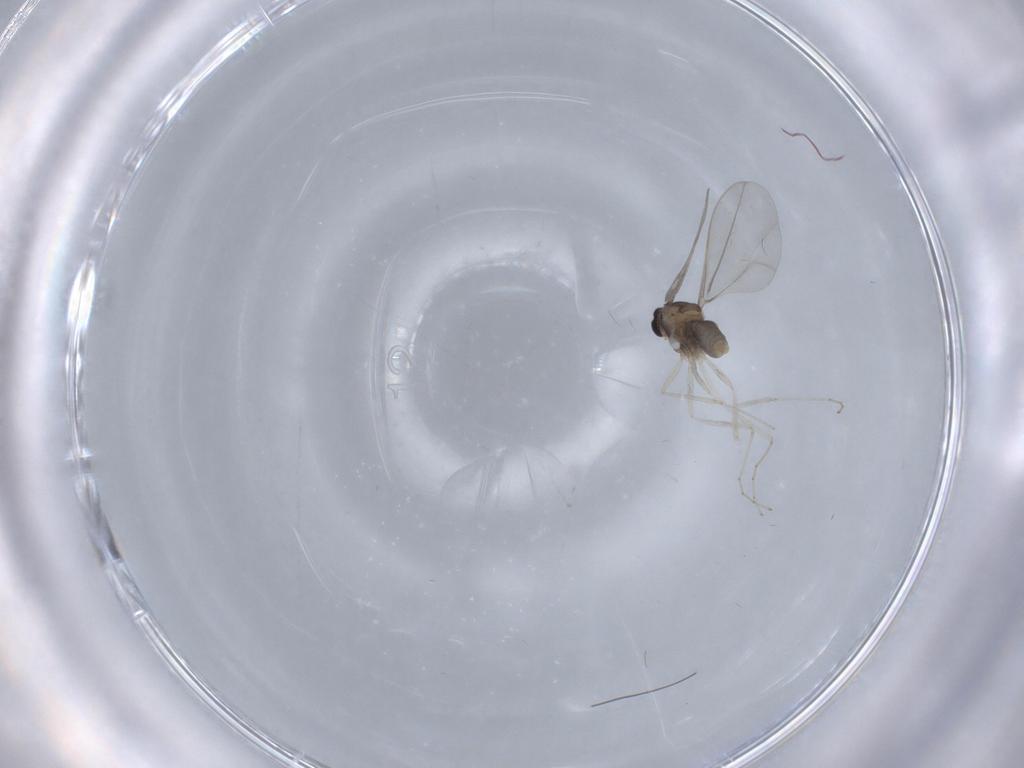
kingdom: Animalia
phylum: Arthropoda
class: Insecta
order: Diptera
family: Cecidomyiidae
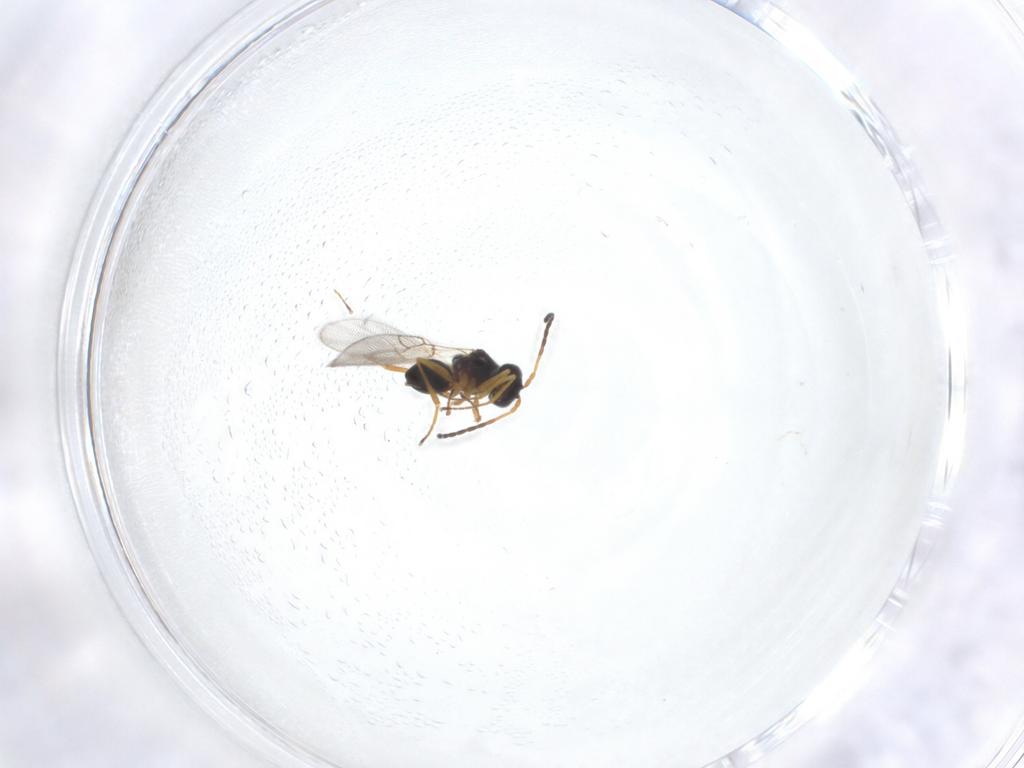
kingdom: Animalia
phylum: Arthropoda
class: Insecta
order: Hymenoptera
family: Figitidae
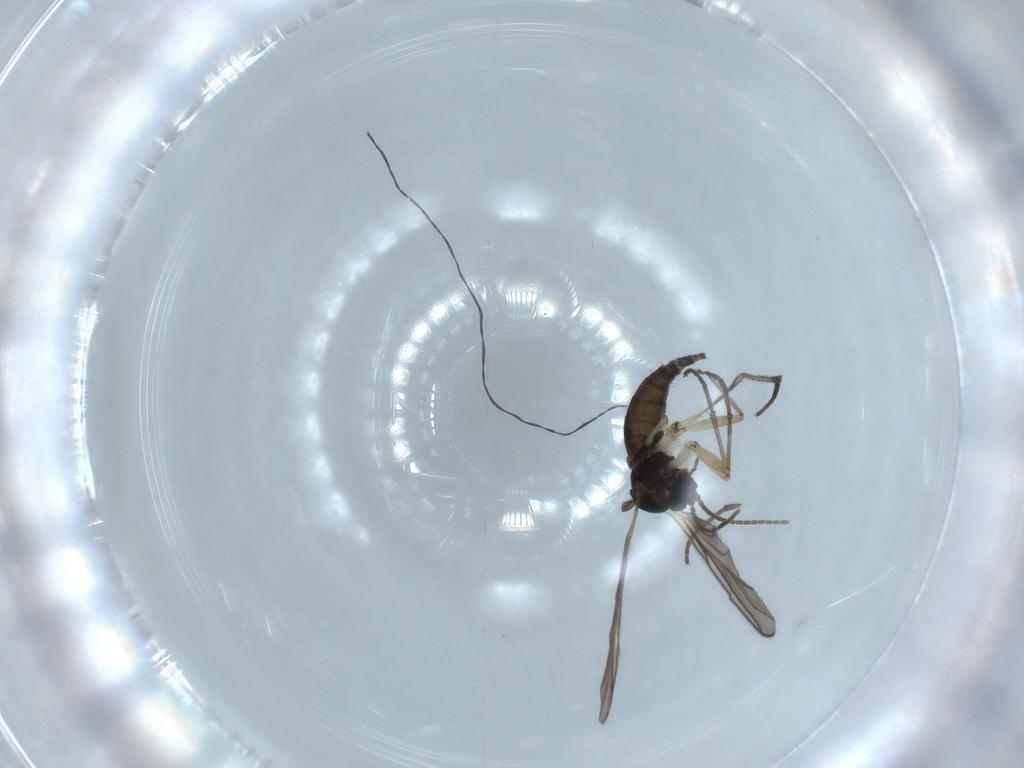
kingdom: Animalia
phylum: Arthropoda
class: Insecta
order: Diptera
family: Sciaridae
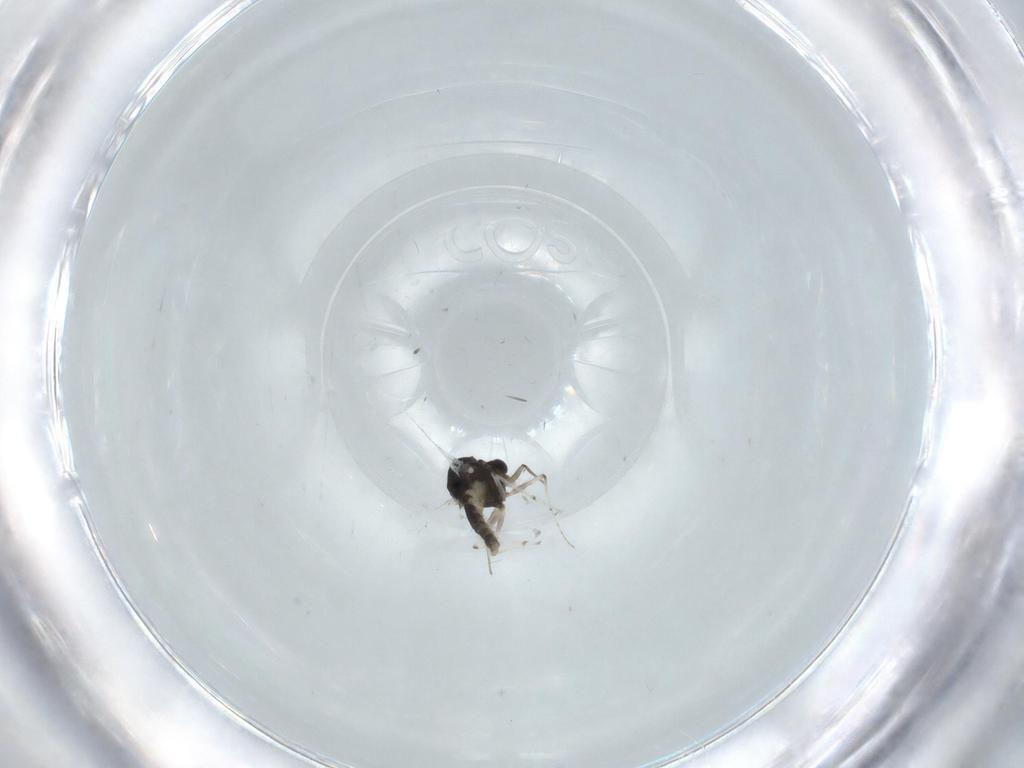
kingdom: Animalia
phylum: Arthropoda
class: Insecta
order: Diptera
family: Chironomidae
• • • • • • •
THE REQUEST: Update the lines above by replacing "phylum" with "division" throughout and leaving everything else unchanged. Leave the pictures out of your answer.

ANSWER IN FULL:
kingdom: Animalia
division: Arthropoda
class: Insecta
order: Diptera
family: Cecidomyiidae
kingdom: Animalia
division: Arthropoda
class: Insecta
order: Hymenoptera
family: Figitidae
kingdom: Animalia
division: Arthropoda
class: Insecta
order: Diptera
family: Sciaridae
kingdom: Animalia
division: Arthropoda
class: Insecta
order: Diptera
family: Chironomidae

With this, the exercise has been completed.